■ **Task prompt**:
According to the abstract on optimal tracking control for chaotic systems, which three neural networks are used, and what does each one approximate?

Chaotic system optimal tracking using data-based synchronous method with unknown dynamics and disturbances
Song Ruizhuo1 , Wei Qinglai2 ,
School of Automation and Electrical Engineering, University of Science and Technology Beijing, Beijing 100083, China
The State Key Laboratory of Management and Control for Complex Systems, Institute of Automation, Chinese Academy of Sciences, Beijing 100190, China

 

† Corresponding author. E-mail: qinglai.wei@ia.ac.cn

Abstract

We develop an optimal tracking control method for chaotic system with unknown dynamics and disturbances. The method allows the optimal cost function and the corresponding tracking control to update synchronously. According to the tracking error and the reference dynamics, the augmented system is constructed. Then the optimal tracking control problem is defined. The policy iteration (PI) is introduced to solve the min-max optimization problem. The off-policy adaptive dynamic programming (ADP) algorithm is then proposed to find the solution of the tracking Hamilton–Jacobi–Isaacs (HJI) equation online only using measured data and without any knowledge about the system dynamics. Critic neural network (CNN), action neural network (ANN), and disturbance neural network (DNN) are used to approximate the cost function, control, and disturbance. The weights of these networks compose the augmented weight matrix, and the uniformly ultimately bounded (UUB) of which is proven. The convergence of the tracking error system is also proven. Two examples are given to show the effectiveness of the proposed synchronous solution method for the chaotic system tracking problem.

(Data entries)
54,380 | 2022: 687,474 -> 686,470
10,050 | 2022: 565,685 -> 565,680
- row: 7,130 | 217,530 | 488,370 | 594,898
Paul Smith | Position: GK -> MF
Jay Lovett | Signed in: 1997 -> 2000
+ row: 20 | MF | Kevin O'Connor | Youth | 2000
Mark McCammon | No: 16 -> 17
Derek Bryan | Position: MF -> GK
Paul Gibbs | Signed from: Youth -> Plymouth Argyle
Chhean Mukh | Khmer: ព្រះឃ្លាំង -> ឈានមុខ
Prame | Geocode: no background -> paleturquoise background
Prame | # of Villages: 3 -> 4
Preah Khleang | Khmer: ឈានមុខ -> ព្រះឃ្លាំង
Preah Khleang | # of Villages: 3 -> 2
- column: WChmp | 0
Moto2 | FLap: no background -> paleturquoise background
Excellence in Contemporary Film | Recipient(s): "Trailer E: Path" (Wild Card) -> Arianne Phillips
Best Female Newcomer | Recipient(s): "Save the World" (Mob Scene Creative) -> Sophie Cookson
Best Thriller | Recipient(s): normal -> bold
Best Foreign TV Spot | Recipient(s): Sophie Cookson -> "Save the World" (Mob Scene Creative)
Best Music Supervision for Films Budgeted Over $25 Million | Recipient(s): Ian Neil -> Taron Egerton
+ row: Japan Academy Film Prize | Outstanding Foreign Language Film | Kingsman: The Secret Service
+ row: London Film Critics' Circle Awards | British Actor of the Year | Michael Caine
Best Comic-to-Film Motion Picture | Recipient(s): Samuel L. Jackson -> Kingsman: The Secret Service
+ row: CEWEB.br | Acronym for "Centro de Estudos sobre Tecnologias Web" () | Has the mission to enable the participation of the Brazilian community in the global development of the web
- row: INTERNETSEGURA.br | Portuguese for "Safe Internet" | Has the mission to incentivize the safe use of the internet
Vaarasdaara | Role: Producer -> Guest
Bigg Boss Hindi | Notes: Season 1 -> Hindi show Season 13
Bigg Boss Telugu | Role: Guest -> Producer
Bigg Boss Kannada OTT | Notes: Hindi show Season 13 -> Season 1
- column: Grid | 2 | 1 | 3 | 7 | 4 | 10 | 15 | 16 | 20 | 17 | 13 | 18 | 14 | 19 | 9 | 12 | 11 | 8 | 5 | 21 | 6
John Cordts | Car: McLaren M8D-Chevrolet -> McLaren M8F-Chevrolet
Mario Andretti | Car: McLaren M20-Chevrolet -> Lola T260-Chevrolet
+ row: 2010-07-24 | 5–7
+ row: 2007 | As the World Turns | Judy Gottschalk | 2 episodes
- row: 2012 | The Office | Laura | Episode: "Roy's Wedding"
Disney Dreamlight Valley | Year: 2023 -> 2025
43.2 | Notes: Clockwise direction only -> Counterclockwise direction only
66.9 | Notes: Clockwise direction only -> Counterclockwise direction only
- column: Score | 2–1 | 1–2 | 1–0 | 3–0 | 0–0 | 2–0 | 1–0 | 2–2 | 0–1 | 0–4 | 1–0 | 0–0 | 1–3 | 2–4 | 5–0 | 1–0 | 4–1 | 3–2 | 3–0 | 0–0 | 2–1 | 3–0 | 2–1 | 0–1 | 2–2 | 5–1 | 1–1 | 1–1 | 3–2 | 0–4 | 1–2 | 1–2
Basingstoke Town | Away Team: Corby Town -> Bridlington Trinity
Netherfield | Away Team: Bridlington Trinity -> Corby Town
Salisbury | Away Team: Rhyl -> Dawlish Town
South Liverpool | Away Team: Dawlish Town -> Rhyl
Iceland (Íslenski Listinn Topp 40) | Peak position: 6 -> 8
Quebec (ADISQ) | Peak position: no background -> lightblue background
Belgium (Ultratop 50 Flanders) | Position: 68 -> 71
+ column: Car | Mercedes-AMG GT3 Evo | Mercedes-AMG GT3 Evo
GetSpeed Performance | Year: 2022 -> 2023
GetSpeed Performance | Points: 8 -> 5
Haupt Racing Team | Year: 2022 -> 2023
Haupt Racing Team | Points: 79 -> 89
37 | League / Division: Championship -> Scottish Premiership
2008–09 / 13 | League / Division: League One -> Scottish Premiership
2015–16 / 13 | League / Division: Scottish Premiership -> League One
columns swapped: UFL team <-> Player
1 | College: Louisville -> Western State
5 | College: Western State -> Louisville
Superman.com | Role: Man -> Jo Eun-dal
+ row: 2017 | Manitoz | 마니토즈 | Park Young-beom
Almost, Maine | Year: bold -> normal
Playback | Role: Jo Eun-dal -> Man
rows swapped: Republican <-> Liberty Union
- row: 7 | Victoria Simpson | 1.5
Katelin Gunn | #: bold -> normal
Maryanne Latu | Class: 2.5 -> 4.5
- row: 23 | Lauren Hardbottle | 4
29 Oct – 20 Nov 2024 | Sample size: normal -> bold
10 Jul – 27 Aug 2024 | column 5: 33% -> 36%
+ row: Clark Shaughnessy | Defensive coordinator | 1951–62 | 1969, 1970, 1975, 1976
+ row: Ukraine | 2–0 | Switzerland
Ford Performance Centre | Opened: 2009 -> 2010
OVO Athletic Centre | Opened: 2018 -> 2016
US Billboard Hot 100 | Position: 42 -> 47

■ **Result of this exercise**:
The critic neural network approximates the cost function, the action neural network approximates the control, and the disturbance neural network approximates the disturbance.